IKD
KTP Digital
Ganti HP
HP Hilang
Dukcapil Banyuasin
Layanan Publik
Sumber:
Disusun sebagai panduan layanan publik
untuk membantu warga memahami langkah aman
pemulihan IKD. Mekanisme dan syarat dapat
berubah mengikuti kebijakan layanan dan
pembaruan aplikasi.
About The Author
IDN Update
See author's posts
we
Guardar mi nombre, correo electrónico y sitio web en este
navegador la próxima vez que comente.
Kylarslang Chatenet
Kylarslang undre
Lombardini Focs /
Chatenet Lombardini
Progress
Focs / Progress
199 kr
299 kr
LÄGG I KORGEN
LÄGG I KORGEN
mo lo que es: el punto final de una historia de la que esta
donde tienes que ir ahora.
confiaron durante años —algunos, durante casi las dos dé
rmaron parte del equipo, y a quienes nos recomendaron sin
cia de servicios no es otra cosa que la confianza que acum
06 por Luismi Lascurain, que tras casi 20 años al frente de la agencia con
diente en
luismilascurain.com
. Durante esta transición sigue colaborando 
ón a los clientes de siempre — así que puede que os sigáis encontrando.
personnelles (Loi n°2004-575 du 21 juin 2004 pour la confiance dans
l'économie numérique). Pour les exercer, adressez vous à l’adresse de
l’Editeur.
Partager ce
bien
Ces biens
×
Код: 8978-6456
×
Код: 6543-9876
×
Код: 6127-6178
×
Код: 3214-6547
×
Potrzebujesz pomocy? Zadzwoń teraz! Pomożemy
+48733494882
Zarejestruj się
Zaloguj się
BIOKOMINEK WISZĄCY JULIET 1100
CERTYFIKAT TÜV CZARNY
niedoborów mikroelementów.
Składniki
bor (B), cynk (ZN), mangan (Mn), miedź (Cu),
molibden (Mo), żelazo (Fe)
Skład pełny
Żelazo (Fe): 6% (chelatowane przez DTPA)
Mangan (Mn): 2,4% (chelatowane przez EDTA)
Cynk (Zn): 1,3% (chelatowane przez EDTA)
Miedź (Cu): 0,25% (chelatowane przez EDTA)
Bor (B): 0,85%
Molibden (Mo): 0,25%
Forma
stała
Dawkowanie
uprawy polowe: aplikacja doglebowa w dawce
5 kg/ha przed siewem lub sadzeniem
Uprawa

══════════════════════════════

*TASK TO CARRY OUT:* Reproduce the entries word for word, from their first line through the line that contains "Cynk (Zn): 1,3% (chelatowane przez EDTA)", including both ends.

*ANSWER:*
IKD
KTP Digital
Ganti HP
HP Hilang
Dukcapil Banyuasin
Layanan Publik
Sumber:
Disusun sebagai panduan layanan publik
untuk membantu warga memahami langkah aman
pemulihan IKD. Mekanisme dan syarat dapat
berubah mengikuti kebijakan layanan dan
pembaruan aplikasi.
About The Author
IDN Update
See author's posts
we
Guardar mi nombre, correo electrónico y sitio web en este
navegador la próxima vez que comente.
Kylarslang Chatenet
Kylarslang undre
Lombardini Focs /
Chatenet Lombardini
Progress
Focs / Progress
199 kr
299 kr
LÄGG I KORGEN
LÄGG I KORGEN
mo lo que es: el punto final de una historia de la que esta
donde tienes que ir ahora.
confiaron durante años —algunos, durante casi las dos dé
rmaron parte del equipo, y a quienes nos recomendaron sin
cia de servicios no es otra cosa que la confianza que acum
06 por Luismi Lascurain, que tras casi 20 años al frente de la agencia con
diente en
luismilascurain.com
. Durante esta transición sigue colaborando 
ón a los clientes de siempre — así que puede que os sigáis encontrando.
personnelles (Loi n°2004-575 du 21 juin 2004 pour la confiance dans
l'économie numérique). Pour les exercer, adressez vous à l’adresse de
l’Editeur.
Partager ce
bien
Ces biens
×
Код: 8978-6456
×
Код: 6543-9876
×
Код: 6127-6178
×
Код: 3214-6547
×
Potrzebujesz pomocy? Zadzwoń teraz! Pomożemy
+48733494882
Zarejestruj się
Zaloguj się
BIOKOMINEK WISZĄCY JULIET 1100
CERTYFIKAT TÜV CZARNY
niedoborów mikroelementów.
Składniki
bor (B), cynk (ZN), mangan (Mn), miedź (Cu),
molibden (Mo), żelazo (Fe)
Skład pełny
Żelazo (Fe): 6% (chelatowane przez DTPA)
Mangan (Mn): 2,4% (chelatowane przez EDTA)
Cynk (Zn): 1,3% (chelatowane przez EDTA)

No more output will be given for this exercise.